Fortunately for the 22-year-old college student, her junk-stuffed handbag got in the way of a bullet.
“Having a gun pointed right in my face was the scariest moment I’ve ever dealt with,” Pittenger told TODAY’s Matt Lauer Wednesday from Nashville, Tenn. “The only thing I could do was put up a struggle.”
'My ears were ringing’
Pittenger had just finished a personal finance test last Thursday evening at Middle Tennessee State University in Murfreesboro, Tenn., and had gotten in her truck to drive home when she was accosted by a mugger with a gun. She was talking on her cell phone with her sister, and the man demanded the phone and her laptop.
He grabbed for her cell phone, and Pittenger got out of her truck and started struggling with her assailant as she yelled for help. On her shoulder was her oversized leather handbag stuffed with the necessities of life.
The mugger finally wrested the phone from Pittenger’s hand, took a couple of steps back and raised the gun. From a distance of only about 4 feet, he fired one shot.
“I remember hearing a shot and my ears were ringing,” Pittenger told Lauer. “I realized that was actually a bullet that was just fired from his gun. I kind of looked down to see if I’d been shot anywhere. My adrenaline was going so hard I probably wouldn’t have even felt it if I had been hit.”

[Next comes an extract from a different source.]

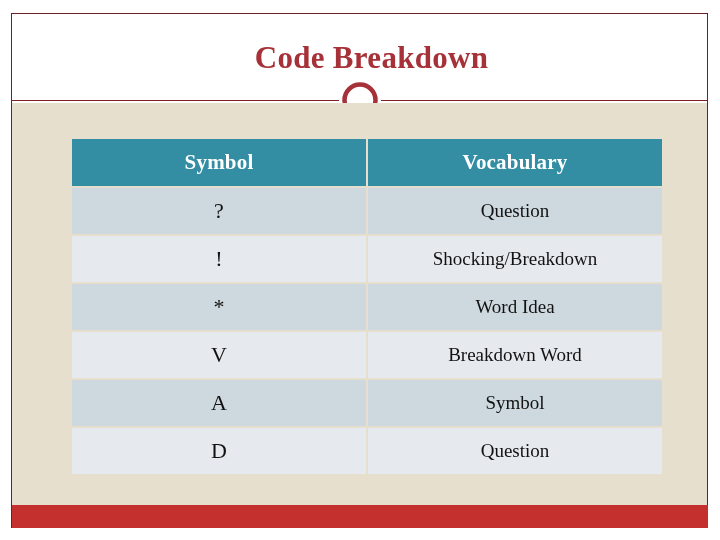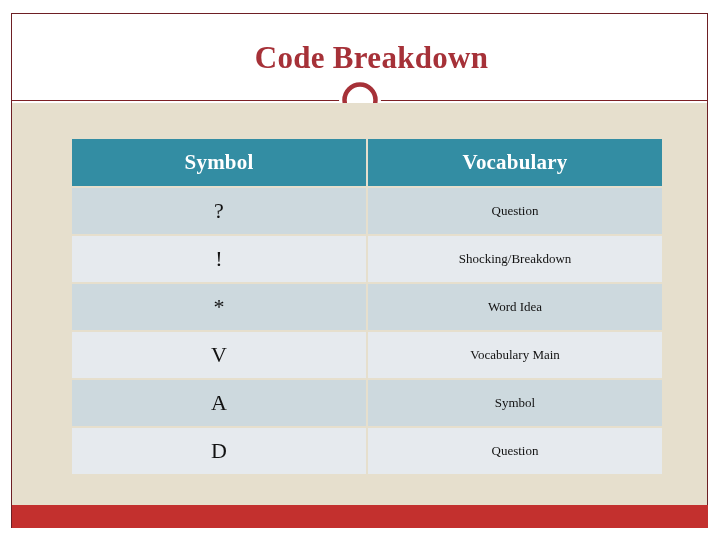"Question" #code-table tbody td { font-size: 13px -> 19px }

The suspect, Orlando Edmiston, 20, was charged with attempted murder, attempted armed robbery and possession of a weapon on school property. He was being held on $32,500 bond and faced a preliminary hearing Wednesday.

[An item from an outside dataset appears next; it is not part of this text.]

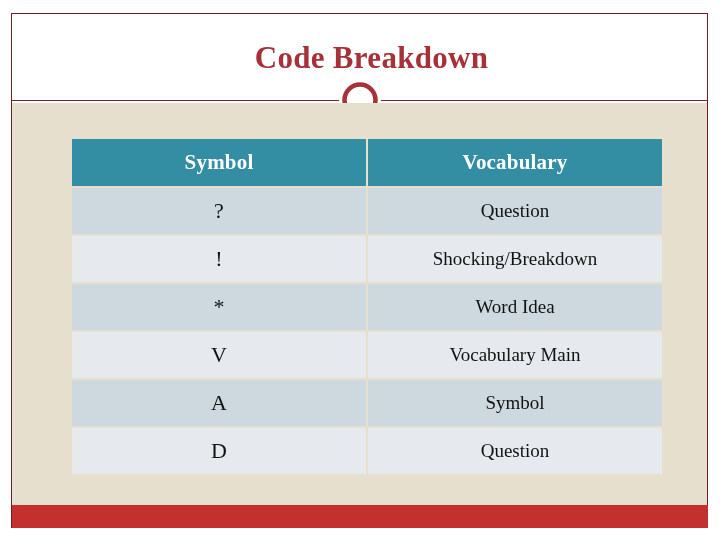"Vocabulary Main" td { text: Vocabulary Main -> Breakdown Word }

Pittenger accompanied police to the station to give a statement. She also looked in her purse, and what she saw shocked her.
“The first thing I pulled out was actually a calculator that a friend had let me borrow,” she told Lauer. “It was completely destroyed from the bullet; also an umbrella and a sunglass case had taken the bullet as well. Fragments of the bullet were in the bottom of my purse.”
An inspection of the bag showed a hole in the end where the bullet entered it.
Lauer asked Pittenger, who works as a surrogate court clerk, if she had heard the advice about not putting up a fight when confronted by a lethal weapon.
She said she had, “but at the same time, I’ve been saying that you never know how you’re going to react when you’re faced with a situation like that.”
Pittenger had to get a new handbag, as the one she was carrying has been kept as evidence, along with the destroyed calculator, the umbrella with a shattered handle and the sunglasses case with a bullet impression in it.
The friend who loaned Pittenger the calculator said she need not buy a replacement.
Lauer asked the student if she has filled her new bag with even more stuff than the one that saved her life.
“I’ve kept about the same amount in there,” she said. She laughed when Lauer jokingly offered her a souvenir of her interview: a “Kevlar TODAY Show coffee mug to put in there.”